May 2015

IZA DP No. 9070: Information Frictions and Labor Market Outcomes

Ana Rute Cardoso, Annalisa Loviglio, Lavinia Piemontese

published as 'Misperceptions of unemployment and individual labor market outcomes' in: IZA Journal of Labor Policy, 2016, 5 (13)

We analyze the impact of information frictions on workers' wages, contributing to the literature that tested search theory, which has so far focused on labor market frictions in general and not specifically on information asymmetries. Using data for 16 countries from the European Social Survey 2008, we find a sizeable gap between workers' perceptions of the unemployment rate and the actual unemployment rate in the country, which is a meaningful indicator of their misperception of labor market tightness. To handle the interval nature of our outcome of interest, the earnings variable, we estimate interval regressions, as well as ordered probit models.
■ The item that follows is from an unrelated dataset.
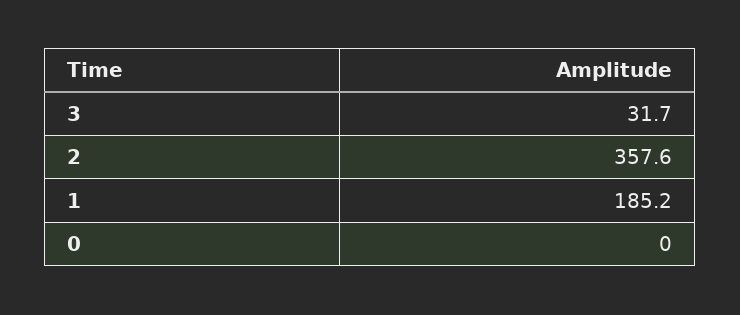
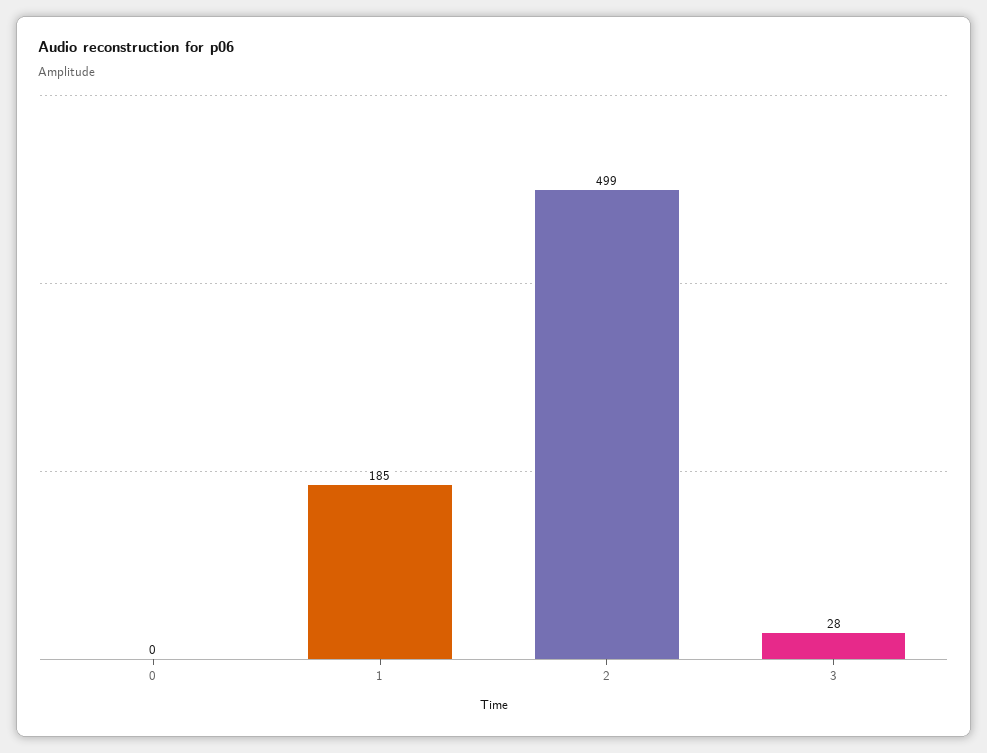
3: 31.7 -> 28
2: 357.6 -> 499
We follow a threefold strategy to tackle potential endogeneity problems, as the model includes: controls for the worker's ability; country-specific fixed effects; the unemployment rate in the region of residence, which might be the benchmark respondents have in mind when reporting their perception of the national unemployment rate and which is known to influence regional wages. Results show that when subjective perceptions overstate the unemployment rate in the country, a one percentage point gap between the perceived and the actual unemployment rate reduces individual wages by 0.4 to 0.7 percent. We discuss a potential mechanism generating this result. A pessimistic view of the labor market leads to concern over own future employment prospects and is thus likely to lower reservation wages; a too optimistic view, in turn, could raise reservation wages, but it would render job finding more difficult.